Today I started autolinking the text in comments on my website, and made a couple other minor improvements to how they look.
Previously, links, @-names and hashtags were rendered as plaintext, so comments weren't clickable.
With the new autolinking in place, these now look like the below:
I had to make a backend change to p3k to support autolinking properly. It turns out I hadn't been storing whether the original comment text was HTML or plaintext, and autolinking HTML is very hard I was running into all sorts of edge cases when I was trying to use the autolinker on HTML input. So now I store whether the comment text came in as HTML or plaintext, and only run the autolinker on plaintext comments. This does mean there are some comments where @-mentions or hashtags aren't linked, because the author did not link them up. I've decided it's going to be a separate project to work on autolinking text in HTML.
If comments were written as HTML, I now also display that HTML! Of course the HTML is thoroughly sanitized with HTML Purifier, which is done in XRay. XRay allows a small subset of HTML tags, and removes all attributes except for Microformats 2 values in class attributes. I do display images in comments now which is fun too!

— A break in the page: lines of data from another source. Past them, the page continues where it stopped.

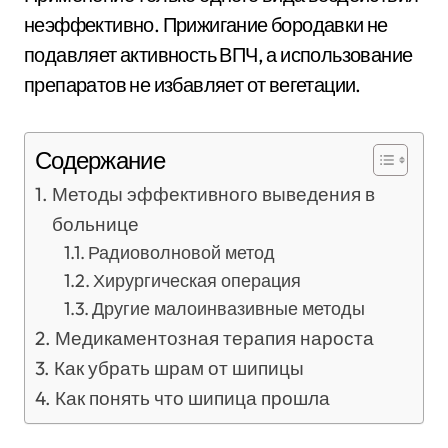
неэффективно. Прижигание бородавки не
подавляет активность ВПЧ, а использование
препаратов не избавляет от вегетации.
Содержание
Методы эффективного выведения в
больнице
Радиоволновой метод
Хирургическая операция
Другие малоинвазивные методы
Медикаментозная терапия нароста
Как убрать шрам от шипицы
Как понять что шипица прошла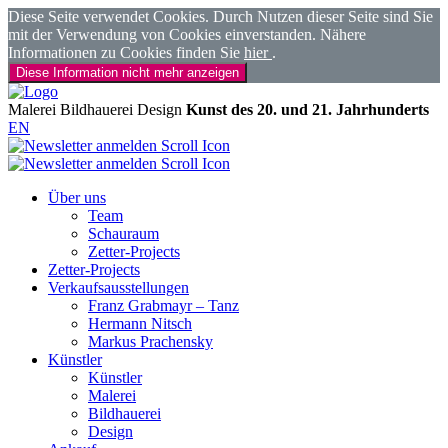
Diese Seite verwendet Cookies. Durch Nutzen dieser Seite sind Sie
mit der Verwendung von Cookies einverstanden. Nähere
Informationen zu Cookies finden Sie
hier
.
Diese Information nicht mehr anzeigen
Malerei
Bildhauerei
Design
Kunst des 20. und 21. Jahrhunderts
EN
Über uns
Team
Schauraum
Zetter-Projects
Zetter-Projects
Verkaufsausstellungen
Franz Grabmayr – Tanz
Hermann Nitsch
Markus Prachensky
Künstler
Künstler
Malerei
Bildhauerei
Design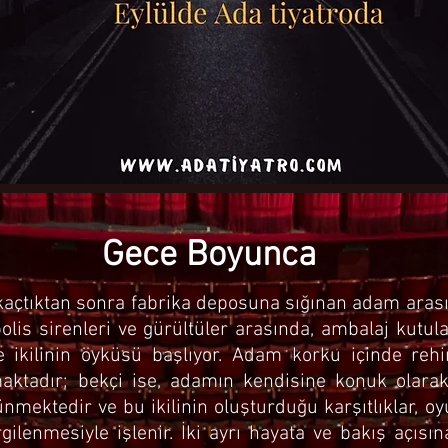
Gece Boyunca
e kaçtıktan sonra fabrika deposuna sığınan adam ara
lis sirenleri ve gürültüler arasında, ambalaj kutul
ve ikilinin öyküsü başlıyor. Adam korku içinde reh
maktadır; bekçi ise, adamın kendisine konuk olara
mektedir ve bu ikilinin oluşturduğu karşıtlıklar, oy
rgilenmesiyle işlenir. İki ayrı hayata ve bakış açıs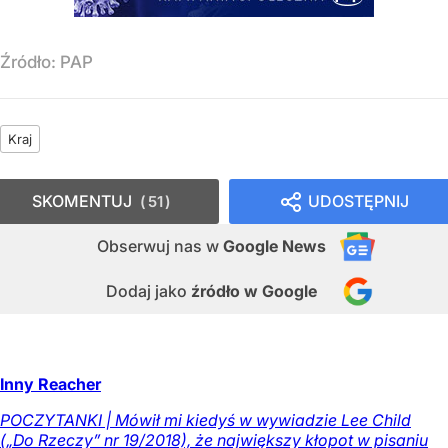
Źródło:
PAP
Kraj
SKOMENTUJ
UDOSTĘPNIJ
51
Obserwuj nas
w
Google News
Dodaj jako
źródło w Google
Inny Reacher
POCZYTANKI | Mówił mi kiedyś w wywiadzie Lee Child
(„Do Rzeczy” nr 19/2018), że największy kłopot w pisaniu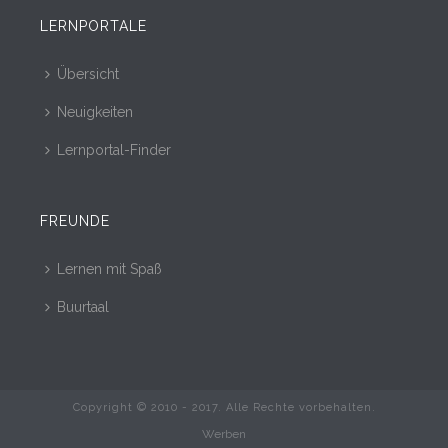
LERNPORTALE
Übersicht
Neuigkeiten
Lernportal-Finder
FREUNDE
Lernen mit Spaß
Buurtaal
Copyright © 2010 - 2017. Alle Rechte vorbehalten.
Werben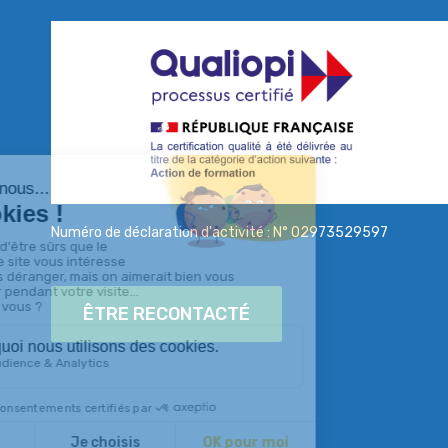
Numéro de déclaration d'activité : N° 02973529597
ÊTRE RECONTACTÉ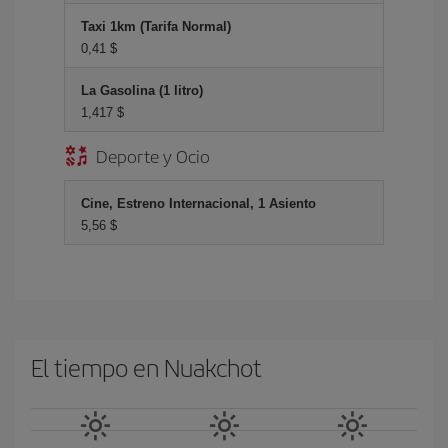
Taxi 1km (Tarifa Normal)
0,41 $
La Gasolina (1 litro)
1,417 $
Deporte y Ocio
Cine, Estreno Internacional, 1 Asiento
5,56 $
El tiempo en Nuakchot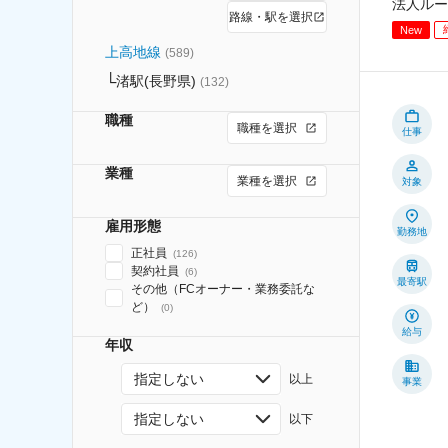
法人ルー
路線・駅を選択
New
上高地線
(
589
)
渚駅(長野県)
(
132
)
職種
職種を選択
仕事
業種
業種を選択
対象
雇用形態
勤務地
正社員
(
126
)
契約社員
(
6
)
最寄駅
その他（FCオーナー・業務委託な
ど）
(
0
)
給与
年収
指定しない
以上
事業
指定しない
以下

The other improvement I made is if a blog post mentions a post, then I only show the name of the post and don't show any content. This cleaned up the list of mentions a lot, since before I was showing a (poorly) truncated version of the content as well.
Next I'll have to work on autolinking and truncating text in HTML comments, which it turns out is super tricky! I think the correct thing to do is to parse the HTML tree, and run the plaintext autolinker on the text value of each node, except for text inside specific elements such as <a>, <button>, etc.